Brooklyn’s Gold Coast
The New York Observer reports that State Assemblyman Vito Lopez is not pleased with how the affordable housing program known as 421-a has performed in his district that includes Bushwick and Williamsburg, Brooklyn.
The city initiated a rezoning of the Williamsburg and Greenpoint neighborhoods in 2005 to allow for much denser development. At the same time, the city and state changed the rules regarding the 421-a program, which basically raised the bar for developers that wanted to receive tax breaks under the program. The 421-a program gives developers property tax breaks for new residential development (the program was created in 1971 when the city was desperate to incentivize the construction of new residential units). In the most desirable parts of the city (at least from a developer’s point of view) the tax breaks are only applied if the developer constructs affordable housing, usually consisting 20 percent of the new residential units.

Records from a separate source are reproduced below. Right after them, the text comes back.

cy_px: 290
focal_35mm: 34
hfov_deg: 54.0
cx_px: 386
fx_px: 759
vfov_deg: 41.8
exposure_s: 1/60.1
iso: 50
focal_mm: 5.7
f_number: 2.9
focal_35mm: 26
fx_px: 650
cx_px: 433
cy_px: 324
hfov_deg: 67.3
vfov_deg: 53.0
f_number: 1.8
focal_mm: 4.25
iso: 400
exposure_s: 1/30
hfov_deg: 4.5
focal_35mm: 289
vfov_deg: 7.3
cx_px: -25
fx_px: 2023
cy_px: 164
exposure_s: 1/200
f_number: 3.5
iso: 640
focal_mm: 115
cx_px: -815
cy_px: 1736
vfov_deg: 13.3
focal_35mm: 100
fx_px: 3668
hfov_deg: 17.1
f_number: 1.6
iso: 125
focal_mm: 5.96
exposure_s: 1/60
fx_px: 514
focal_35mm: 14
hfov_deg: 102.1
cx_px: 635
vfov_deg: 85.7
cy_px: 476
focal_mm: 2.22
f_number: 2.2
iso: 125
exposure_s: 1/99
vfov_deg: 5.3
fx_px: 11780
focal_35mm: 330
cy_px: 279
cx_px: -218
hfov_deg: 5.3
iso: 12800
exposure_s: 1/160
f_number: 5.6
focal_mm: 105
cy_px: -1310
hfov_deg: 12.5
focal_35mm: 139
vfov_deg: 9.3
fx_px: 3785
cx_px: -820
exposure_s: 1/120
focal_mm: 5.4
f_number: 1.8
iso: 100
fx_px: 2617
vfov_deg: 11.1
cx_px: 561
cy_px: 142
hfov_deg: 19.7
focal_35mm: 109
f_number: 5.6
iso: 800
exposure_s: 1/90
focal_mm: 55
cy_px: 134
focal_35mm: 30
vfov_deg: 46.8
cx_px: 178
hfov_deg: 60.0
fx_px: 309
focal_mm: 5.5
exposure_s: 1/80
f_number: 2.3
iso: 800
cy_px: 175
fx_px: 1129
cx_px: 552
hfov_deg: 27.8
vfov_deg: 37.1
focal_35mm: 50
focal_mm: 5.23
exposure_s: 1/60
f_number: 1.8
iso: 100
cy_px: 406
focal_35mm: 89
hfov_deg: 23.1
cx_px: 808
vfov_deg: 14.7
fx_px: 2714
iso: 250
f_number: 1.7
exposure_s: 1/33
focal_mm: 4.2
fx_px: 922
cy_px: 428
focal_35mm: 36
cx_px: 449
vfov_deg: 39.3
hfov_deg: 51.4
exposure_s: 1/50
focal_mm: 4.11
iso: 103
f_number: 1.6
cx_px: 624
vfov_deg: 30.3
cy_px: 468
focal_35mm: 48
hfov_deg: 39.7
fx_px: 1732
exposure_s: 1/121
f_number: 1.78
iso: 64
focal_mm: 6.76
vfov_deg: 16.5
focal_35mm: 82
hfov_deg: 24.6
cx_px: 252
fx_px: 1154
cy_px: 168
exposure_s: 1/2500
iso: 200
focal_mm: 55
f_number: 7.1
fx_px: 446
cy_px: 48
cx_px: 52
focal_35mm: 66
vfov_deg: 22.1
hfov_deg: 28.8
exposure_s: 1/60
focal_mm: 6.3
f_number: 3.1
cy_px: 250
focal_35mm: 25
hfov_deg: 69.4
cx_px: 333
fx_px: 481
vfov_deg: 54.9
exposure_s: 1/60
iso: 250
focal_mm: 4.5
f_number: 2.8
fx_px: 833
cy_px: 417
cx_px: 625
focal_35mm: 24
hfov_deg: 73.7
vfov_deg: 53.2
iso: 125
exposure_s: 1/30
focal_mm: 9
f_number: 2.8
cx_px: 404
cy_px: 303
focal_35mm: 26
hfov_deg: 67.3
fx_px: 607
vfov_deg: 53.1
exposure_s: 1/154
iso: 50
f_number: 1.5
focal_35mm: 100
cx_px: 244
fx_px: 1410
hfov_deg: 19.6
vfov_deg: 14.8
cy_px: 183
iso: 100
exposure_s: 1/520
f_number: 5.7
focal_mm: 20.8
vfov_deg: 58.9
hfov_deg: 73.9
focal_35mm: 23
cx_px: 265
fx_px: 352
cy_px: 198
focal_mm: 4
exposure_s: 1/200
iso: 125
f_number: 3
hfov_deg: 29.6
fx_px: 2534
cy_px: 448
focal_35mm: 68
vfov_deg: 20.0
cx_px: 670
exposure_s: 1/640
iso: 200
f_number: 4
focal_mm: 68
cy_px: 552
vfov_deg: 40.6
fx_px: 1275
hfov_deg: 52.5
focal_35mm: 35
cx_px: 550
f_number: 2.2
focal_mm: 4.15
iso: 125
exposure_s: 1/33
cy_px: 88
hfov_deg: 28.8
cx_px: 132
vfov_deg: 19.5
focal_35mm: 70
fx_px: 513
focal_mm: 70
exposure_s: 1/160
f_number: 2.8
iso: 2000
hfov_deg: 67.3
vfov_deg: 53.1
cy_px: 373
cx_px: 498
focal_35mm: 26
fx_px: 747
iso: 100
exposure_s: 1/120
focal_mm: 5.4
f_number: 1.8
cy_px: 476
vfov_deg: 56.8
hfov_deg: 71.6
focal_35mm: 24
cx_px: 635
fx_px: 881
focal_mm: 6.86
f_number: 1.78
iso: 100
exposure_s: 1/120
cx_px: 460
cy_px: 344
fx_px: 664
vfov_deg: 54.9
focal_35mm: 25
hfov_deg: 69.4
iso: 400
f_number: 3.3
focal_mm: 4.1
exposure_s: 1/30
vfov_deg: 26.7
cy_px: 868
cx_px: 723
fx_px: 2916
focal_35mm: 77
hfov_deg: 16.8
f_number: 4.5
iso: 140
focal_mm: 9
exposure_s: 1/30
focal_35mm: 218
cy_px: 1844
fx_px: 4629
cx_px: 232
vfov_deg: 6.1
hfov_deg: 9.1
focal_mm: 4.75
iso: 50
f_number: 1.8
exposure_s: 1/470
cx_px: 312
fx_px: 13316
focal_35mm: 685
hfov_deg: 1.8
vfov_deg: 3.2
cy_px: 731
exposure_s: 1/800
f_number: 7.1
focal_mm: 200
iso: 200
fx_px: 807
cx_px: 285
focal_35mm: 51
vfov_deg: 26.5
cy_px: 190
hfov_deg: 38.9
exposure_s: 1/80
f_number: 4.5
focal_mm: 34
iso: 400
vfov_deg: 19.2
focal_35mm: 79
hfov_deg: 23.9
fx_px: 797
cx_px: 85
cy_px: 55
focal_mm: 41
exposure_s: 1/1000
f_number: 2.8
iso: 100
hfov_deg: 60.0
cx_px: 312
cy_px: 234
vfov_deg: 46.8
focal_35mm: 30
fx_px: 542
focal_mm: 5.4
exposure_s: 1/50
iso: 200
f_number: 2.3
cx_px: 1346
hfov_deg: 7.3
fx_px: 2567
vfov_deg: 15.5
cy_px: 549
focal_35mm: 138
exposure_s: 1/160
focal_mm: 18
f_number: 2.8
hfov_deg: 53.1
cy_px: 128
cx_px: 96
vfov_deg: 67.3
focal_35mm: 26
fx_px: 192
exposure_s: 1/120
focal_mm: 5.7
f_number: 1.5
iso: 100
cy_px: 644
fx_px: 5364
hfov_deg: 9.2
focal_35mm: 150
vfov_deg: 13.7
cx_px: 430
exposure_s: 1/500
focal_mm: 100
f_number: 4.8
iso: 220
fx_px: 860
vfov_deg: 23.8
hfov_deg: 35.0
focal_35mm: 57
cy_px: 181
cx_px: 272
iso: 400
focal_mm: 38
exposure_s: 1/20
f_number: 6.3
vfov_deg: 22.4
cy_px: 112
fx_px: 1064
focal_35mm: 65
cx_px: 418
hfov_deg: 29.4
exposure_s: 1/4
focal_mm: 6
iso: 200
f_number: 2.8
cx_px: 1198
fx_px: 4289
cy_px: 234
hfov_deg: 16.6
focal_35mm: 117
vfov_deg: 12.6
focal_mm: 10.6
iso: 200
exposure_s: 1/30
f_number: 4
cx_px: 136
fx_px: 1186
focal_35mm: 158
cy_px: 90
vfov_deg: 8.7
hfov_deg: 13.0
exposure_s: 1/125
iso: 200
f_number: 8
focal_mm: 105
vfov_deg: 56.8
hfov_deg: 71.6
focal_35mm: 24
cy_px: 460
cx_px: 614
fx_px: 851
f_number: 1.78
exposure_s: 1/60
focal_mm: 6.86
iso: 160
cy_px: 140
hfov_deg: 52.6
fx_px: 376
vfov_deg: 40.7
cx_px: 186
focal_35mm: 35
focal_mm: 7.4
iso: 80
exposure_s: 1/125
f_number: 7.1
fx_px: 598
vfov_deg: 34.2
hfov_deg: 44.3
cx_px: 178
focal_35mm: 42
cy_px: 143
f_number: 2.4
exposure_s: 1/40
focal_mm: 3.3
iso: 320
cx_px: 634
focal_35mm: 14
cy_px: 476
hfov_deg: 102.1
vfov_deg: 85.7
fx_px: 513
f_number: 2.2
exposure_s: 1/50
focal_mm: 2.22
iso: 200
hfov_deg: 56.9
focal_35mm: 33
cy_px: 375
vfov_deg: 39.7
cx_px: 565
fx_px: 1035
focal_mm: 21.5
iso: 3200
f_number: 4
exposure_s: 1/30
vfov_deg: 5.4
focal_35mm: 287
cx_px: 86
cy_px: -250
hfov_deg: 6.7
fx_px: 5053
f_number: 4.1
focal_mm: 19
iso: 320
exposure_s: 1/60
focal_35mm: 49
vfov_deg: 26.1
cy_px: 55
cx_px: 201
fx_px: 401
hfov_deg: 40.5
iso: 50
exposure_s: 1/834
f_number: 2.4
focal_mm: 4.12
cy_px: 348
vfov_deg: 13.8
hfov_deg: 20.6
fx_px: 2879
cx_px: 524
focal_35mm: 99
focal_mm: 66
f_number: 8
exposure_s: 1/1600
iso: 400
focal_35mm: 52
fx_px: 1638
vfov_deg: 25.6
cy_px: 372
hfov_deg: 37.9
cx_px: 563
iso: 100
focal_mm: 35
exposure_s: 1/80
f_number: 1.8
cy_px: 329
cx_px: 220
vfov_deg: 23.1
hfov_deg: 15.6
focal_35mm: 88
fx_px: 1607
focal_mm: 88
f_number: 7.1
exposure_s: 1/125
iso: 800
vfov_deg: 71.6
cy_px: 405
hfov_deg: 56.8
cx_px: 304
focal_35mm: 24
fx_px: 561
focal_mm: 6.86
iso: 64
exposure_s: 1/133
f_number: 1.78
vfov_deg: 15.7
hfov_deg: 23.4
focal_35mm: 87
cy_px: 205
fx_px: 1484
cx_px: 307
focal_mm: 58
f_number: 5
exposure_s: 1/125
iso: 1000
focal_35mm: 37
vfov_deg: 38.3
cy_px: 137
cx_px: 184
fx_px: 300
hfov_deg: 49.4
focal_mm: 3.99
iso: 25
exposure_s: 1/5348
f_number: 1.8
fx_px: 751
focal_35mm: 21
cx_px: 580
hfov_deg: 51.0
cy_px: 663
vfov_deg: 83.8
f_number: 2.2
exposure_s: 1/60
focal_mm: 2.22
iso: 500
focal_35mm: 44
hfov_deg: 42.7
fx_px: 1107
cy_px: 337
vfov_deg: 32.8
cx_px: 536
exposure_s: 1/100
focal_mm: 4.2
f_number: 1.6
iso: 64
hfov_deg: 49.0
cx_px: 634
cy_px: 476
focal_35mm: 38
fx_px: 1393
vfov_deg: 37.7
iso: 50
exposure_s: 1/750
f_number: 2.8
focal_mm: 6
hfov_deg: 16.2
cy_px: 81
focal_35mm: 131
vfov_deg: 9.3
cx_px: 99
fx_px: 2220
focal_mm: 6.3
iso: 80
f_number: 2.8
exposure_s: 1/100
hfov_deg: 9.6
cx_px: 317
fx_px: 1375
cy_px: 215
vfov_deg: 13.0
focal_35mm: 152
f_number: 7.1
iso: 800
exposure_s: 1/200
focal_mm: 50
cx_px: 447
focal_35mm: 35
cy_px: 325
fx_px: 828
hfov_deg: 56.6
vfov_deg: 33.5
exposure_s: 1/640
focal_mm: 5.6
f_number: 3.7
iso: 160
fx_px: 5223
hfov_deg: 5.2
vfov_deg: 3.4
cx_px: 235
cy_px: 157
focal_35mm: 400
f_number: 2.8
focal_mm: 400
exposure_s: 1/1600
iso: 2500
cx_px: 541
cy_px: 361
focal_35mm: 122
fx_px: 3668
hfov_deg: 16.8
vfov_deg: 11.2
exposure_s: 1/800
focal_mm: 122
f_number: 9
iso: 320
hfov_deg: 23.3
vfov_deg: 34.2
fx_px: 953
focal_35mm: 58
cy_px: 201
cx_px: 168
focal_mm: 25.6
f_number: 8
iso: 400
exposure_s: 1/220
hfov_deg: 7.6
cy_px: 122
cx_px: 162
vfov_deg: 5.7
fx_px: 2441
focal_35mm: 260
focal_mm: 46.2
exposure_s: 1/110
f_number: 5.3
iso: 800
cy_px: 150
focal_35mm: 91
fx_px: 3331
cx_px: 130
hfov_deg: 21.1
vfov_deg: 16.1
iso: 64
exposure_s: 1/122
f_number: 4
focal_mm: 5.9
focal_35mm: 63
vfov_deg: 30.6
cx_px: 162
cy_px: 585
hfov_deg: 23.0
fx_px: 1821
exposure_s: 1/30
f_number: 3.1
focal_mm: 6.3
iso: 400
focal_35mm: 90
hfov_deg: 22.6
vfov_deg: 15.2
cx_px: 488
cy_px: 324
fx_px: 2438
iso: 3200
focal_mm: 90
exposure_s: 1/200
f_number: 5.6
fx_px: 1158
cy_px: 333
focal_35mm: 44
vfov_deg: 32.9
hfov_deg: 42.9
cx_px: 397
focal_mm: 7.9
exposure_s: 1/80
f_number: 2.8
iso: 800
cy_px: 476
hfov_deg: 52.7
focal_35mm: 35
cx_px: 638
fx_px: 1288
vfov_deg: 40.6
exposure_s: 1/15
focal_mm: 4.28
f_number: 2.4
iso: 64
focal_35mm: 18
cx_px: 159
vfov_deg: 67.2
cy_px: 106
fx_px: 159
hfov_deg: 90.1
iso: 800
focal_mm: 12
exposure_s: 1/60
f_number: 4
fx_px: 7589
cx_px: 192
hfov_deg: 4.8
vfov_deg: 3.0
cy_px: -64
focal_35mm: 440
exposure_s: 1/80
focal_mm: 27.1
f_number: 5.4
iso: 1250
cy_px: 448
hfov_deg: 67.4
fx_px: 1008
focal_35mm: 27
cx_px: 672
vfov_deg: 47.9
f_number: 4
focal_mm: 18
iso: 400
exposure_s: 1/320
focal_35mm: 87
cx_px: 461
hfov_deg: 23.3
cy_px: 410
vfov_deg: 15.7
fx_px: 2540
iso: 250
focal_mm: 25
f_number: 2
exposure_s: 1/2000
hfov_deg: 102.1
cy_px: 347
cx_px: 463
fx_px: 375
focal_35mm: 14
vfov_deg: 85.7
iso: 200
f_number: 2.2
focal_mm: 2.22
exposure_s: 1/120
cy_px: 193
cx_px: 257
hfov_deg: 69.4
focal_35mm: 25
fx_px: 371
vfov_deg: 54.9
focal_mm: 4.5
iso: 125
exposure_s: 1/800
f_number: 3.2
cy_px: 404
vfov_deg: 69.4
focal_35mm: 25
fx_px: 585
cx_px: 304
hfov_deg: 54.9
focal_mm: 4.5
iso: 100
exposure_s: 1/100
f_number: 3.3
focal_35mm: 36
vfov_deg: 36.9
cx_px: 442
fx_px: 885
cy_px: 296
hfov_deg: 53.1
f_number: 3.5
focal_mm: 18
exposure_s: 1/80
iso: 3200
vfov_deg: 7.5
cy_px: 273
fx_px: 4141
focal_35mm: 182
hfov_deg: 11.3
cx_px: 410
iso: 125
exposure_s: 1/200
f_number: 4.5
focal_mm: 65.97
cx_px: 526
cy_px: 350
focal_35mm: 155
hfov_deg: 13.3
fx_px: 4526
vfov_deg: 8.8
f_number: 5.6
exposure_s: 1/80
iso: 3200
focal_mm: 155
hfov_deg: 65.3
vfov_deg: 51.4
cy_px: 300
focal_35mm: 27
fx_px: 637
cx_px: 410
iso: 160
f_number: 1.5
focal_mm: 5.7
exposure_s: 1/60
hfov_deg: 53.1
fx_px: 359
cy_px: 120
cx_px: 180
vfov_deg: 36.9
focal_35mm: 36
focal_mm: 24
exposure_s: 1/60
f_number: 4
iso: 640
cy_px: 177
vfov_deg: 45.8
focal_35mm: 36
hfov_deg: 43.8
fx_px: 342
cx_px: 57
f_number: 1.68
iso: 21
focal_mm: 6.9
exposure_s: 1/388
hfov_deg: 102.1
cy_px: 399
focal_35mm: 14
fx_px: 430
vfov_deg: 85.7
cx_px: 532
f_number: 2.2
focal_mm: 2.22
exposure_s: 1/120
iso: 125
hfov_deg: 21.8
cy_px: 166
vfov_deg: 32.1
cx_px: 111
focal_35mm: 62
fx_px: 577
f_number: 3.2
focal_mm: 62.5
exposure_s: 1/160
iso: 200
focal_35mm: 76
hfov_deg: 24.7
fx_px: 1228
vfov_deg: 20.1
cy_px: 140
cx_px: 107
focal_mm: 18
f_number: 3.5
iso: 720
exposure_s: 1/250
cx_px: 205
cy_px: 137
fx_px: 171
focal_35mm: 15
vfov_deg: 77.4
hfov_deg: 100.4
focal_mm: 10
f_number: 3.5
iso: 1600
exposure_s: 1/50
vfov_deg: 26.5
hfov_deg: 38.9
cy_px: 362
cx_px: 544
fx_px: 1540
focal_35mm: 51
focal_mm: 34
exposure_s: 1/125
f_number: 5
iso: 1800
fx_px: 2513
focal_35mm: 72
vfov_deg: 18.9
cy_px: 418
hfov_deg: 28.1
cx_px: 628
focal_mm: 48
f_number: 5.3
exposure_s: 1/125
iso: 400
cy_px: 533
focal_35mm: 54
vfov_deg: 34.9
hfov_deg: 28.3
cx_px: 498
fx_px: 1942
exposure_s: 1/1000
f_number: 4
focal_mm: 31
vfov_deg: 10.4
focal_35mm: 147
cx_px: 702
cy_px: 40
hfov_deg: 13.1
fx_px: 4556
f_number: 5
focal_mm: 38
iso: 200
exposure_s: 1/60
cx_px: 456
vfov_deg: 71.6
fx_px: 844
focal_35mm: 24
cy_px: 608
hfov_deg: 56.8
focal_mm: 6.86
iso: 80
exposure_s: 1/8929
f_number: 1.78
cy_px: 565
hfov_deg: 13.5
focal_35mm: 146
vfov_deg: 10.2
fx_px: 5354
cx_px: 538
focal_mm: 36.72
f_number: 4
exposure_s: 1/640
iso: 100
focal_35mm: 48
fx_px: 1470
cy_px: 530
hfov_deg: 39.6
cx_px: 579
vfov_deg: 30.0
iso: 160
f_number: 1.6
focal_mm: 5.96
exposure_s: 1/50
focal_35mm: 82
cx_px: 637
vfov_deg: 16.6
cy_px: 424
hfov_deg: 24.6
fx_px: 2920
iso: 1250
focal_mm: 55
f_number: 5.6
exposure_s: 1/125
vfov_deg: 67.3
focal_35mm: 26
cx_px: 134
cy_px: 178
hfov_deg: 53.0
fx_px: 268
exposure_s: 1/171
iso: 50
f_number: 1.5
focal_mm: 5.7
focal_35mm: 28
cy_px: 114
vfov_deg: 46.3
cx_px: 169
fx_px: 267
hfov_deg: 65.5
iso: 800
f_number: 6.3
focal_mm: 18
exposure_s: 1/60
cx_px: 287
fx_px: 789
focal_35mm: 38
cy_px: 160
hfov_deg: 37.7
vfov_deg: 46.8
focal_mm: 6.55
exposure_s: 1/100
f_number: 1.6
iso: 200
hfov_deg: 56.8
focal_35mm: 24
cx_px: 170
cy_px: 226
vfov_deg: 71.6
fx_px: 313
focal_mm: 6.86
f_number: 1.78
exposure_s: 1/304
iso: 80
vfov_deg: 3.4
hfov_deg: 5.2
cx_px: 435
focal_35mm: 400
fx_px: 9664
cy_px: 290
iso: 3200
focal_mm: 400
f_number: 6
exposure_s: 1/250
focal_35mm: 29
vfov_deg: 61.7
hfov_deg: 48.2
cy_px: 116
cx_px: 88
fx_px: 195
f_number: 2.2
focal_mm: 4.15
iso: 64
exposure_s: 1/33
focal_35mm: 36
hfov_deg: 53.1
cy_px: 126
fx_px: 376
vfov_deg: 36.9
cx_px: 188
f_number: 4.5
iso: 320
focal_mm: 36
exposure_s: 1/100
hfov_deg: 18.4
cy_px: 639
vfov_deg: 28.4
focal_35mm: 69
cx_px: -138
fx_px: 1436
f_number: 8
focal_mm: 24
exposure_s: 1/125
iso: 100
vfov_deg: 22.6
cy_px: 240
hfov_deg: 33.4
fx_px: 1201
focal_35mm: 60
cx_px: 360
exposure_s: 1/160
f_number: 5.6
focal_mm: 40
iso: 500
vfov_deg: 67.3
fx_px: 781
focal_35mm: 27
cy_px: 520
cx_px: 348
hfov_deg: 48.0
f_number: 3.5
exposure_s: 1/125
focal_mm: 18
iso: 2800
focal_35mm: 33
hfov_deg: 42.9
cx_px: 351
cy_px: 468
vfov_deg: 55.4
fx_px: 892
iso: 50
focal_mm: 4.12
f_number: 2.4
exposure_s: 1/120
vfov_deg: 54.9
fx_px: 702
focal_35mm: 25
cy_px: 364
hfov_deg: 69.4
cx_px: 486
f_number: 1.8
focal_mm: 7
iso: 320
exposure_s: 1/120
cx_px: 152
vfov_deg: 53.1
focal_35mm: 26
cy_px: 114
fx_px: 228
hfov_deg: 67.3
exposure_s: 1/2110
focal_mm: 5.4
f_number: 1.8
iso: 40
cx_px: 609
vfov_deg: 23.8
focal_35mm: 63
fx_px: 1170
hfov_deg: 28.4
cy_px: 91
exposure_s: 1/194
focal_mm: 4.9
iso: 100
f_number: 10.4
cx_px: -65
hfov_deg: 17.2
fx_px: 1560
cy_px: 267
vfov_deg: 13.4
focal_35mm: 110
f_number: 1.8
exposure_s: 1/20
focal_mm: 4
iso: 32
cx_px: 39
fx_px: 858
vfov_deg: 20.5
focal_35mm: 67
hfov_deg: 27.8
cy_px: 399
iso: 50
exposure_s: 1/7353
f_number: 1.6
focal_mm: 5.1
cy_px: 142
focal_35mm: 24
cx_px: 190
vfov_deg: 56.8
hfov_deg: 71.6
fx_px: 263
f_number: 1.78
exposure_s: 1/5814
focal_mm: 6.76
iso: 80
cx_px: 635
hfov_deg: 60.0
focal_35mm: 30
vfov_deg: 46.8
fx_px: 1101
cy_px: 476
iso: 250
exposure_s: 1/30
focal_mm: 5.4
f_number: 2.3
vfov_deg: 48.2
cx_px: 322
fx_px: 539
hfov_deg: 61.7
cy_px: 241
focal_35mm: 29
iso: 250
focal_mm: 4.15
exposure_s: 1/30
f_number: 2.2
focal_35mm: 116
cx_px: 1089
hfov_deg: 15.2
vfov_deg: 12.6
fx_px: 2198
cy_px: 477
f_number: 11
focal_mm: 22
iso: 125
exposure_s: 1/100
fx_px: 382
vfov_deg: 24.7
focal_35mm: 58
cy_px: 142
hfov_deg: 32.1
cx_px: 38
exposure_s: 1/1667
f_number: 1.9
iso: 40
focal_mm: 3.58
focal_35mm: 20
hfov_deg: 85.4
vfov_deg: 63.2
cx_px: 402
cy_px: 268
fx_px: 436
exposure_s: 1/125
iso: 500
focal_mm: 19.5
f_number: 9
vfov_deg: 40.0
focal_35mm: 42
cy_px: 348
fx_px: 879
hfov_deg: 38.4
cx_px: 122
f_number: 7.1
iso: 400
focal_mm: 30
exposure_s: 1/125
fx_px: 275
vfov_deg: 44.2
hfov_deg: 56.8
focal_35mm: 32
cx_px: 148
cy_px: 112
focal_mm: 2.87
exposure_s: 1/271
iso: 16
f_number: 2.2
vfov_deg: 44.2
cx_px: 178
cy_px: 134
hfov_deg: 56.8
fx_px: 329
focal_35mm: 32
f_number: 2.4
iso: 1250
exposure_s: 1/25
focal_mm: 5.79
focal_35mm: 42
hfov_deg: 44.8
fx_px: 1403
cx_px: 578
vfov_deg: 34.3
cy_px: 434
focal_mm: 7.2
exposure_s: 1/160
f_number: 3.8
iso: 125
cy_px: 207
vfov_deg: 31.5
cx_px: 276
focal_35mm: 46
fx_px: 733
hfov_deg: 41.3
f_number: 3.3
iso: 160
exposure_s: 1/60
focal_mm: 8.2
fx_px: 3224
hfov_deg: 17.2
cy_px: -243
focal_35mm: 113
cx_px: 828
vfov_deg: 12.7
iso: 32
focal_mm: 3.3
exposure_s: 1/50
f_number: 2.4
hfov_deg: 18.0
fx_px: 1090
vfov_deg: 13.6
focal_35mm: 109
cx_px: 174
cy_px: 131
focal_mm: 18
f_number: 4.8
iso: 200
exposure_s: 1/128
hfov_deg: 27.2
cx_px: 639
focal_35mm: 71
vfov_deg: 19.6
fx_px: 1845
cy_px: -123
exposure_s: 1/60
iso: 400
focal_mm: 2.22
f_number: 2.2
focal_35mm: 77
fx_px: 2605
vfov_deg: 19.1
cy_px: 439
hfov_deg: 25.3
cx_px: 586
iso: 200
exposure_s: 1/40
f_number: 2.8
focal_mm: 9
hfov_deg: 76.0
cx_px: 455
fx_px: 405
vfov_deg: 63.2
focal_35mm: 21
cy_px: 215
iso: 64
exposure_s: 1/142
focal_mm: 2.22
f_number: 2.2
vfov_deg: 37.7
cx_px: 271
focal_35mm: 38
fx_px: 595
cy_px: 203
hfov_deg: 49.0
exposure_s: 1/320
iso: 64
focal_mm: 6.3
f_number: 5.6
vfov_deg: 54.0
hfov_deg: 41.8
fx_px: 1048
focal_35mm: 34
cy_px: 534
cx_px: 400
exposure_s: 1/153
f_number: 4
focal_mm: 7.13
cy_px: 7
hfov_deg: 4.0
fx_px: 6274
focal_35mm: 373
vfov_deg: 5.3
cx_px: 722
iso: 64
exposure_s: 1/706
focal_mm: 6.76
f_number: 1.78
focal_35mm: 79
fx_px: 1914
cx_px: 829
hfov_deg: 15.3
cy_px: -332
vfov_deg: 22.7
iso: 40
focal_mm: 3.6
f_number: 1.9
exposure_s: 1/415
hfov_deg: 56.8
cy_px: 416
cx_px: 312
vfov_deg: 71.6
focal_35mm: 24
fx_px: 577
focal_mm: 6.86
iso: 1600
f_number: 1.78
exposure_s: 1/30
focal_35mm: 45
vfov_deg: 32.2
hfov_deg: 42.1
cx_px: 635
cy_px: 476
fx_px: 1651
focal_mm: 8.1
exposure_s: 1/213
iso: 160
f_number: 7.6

But under the new rules, large sections of Williamsburg—the “Upland” areas—can still qualify for property tax breaks without providing any affordable housing. City Council member Steve Levin, who represents Williamsburg, blasted this aspect of the law at a recent hearing, “We do not need any more luxury housing built without paying property taxes.”
Lopez called for a higher affordable housing requirements for new developments.
“I plan, God willing, to have a hearing in every borough in the next six months to talk about the creation of a 70-30 program and a moratorium on every other kind of development—and ask the city and state not to support anything but that. Now, you may say I'm going nuts. But we don't need any more luxury development.”
There is certainly more that the city could be doing to capture some of the value created with new luxury developments to create affordable housing. One such way would be to update the city’s inclusionary housing policy to make the inclusion of affordable units mandatory in new developments, regardless of whether they receive tax breaks. Another would be to reform the 421-a law as Lopez suggests.
The city needs more market rate residential development if the affordable housing crisis is to be comprehensively addressed. But it is debatable whether the city should continue to encourage the development of luxury housing the same way as it has over the past five years. The city must find ways to leverage the development of luxury units to create the maximum number of affordable units possible.